Transposition of the Great Arteries (TGA) | Diagnosis & Treatment

How is transposition of the great arteries diagnosed?

If, during pregnancy, a routine prenatal ultrasound or other signs raise suspicion of a congenital heart defect in the fetus, a cardiac ultrasound of the baby in uterowill usually be the next step. The cardiac ultrasound can usually detect transposition of the great arteries (TGA).

If your newborn baby was born with a bluish tint to his skin, or if your child is experiencing certain symptoms, your pediatrician will immediately refer you to a pediatric cardiologist, who will perform a physical exam. Your child’s doctor will listen to your baby’s heart and lungs, measure the oxygen level in his blood (non-invasively) and make other observations that help to determine the diagnosis.

For most patients, a echocardiogram (cardiac ultrasound) and chest x-ray is all that’s needed to form a diagnosis. But in certain circumstances, other tests may be necessary:

What are the treatment options for transposition of the great arteries?

After birth, a newborn with transposition of the great arteries (TGA) will be admitted to Boston Children's Hospital's cardiac intensive care unit (CICU). Initially, he or she may be placed on oxygen or a ventilator to help with breathing, and IV (intravenous) medications may be given to help the heart and lungs function more efficiently.

Once stabilized, the baby's treatments may include:

Medication: Doctors may administer an IV (intravenous) medication (prostaglandin E1) to keep open the infant's ductus arteriosus (the prenatal connection between the aorta and the pulmonary artery, which usually closes shortly after birth, but which is now important as an alternative pathway for blood flow).

Cardiac catheterization: Before TGA surgery, doctors may perform a cardiac catheterization procedure called balloon atrial septostomy to improve the mixing of oxygen-rich (red) blood and oxygen-poor (blue) blood. A special catheter with a balloon in the tip is used to create or enlarge an opening in the atrial septum (wall between the left and right atria).

Surgery: Within a baby's first two weeks, transposition of the great arteries is surgically repaired through a procedure called an “arterial switch.” While supported by a heart-lung machine, the aorta and pulmonary arteries are disconnected, then “switched” and reconnected to their proper ventricles.

As part of the procedure, the coronary arteries are transferred to the new aorta.

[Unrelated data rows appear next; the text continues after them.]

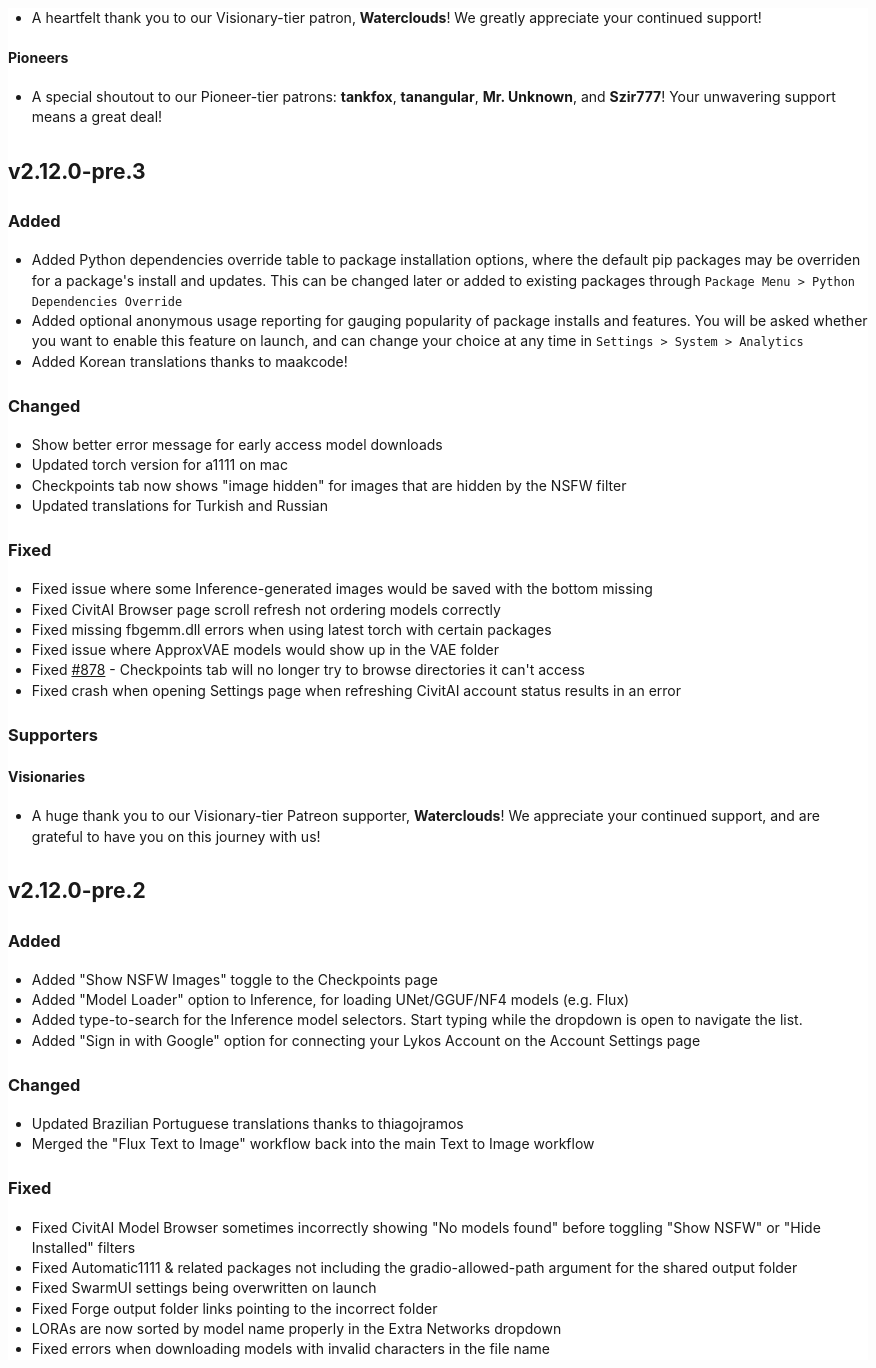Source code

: - A heartfelt thank you to our Visionary-tier patron, **Waterclouds**! We greatly appreciate your continued support!
#### Pioneers
- A special shoutout to our Pioneer-tier patrons: **tankfox**, **tanangular**, **Mr. Unknown**, and **Szir777**! Your unwavering support means a great deal!

## v2.12.0-pre.3
### Added
- Added Python dependencies override table to package installation options, where the default pip packages may be overriden for a package's install and updates. This can be changed later or added to existing packages through `Package Menu > Python Dependencies Override`
- Added optional anonymous usage reporting for gauging popularity of package installs and features. You will be asked whether you want to enable this feature on launch, and can change your choice at any time in `Settings > System > Analytics`
- Added Korean translations thanks to maakcode!
### Changed
- Show better error message for early access model downloads
- Updated torch version for a1111 on mac
- Checkpoints tab now shows "image hidden" for images that are hidden by the NSFW filter
- Updated translations for Turkish and Russian
### Fixed
- Fixed issue where some Inference-generated images would be saved with the bottom missing
- Fixed CivitAI Browser page scroll refresh not ordering models correctly
- Fixed missing fbgemm.dll errors when using latest torch with certain packages
- Fixed issue where ApproxVAE models would show up in the VAE folder
- Fixed [#878](https://github.com/LykosAI/StabilityMatrix/issues/878) - Checkpoints tab will no longer try to browse directories it can't access
- Fixed crash when opening Settings page when refreshing CivitAI account status results in an error
### Supporters
#### Visionaries
- A huge thank you to our Visionary-tier Patreon supporter, **Waterclouds**! We appreciate your continued support, and are grateful to have you on this journey with us!

## v2.12.0-pre.2
### Added
- Added "Show NSFW Images" toggle to the Checkpoints page
- Added "Model Loader" option to Inference, for loading UNet/GGUF/NF4 models (e.g. Flux)
- Added type-to-search for the Inference model selectors. Start typing while the dropdown is open to navigate the list.
- Added "Sign in with Google" option for connecting your Lykos Account on the Account Settings page
### Changed
- Updated Brazilian Portuguese translations thanks to thiagojramos
- Merged the "Flux Text to Image" workflow back into the main Text to Image workflow
### Fixed
- Fixed CivitAI Model Browser sometimes incorrectly showing "No models found" before toggling "Show NSFW" or "Hide Installed" filters
- Fixed Automatic1111 & related packages not including the gradio-allowed-path argument for the shared output folder
- Fixed SwarmUI settings being overwritten on launch
- Fixed Forge output folder links pointing to the incorrect folder
- LORAs are now sorted by model name properly in the Extra Networks dropdown
- Fixed errors when downloading models with invalid characters in the file name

In addition, any holes between the chambers of the heart are closed. 

What is the long-term outlook for children with transposition of the great arteries?

The Heart Center team continues to refine their management of TGA and incorporate the latest innovations and research. Most children who've had TGA surgery recover and grow normally. Even so, your child will need periodic monitoring, since he or she may be at increased risk for arrhythmias, leaky valves, narrowing of the arteries and other heart issues.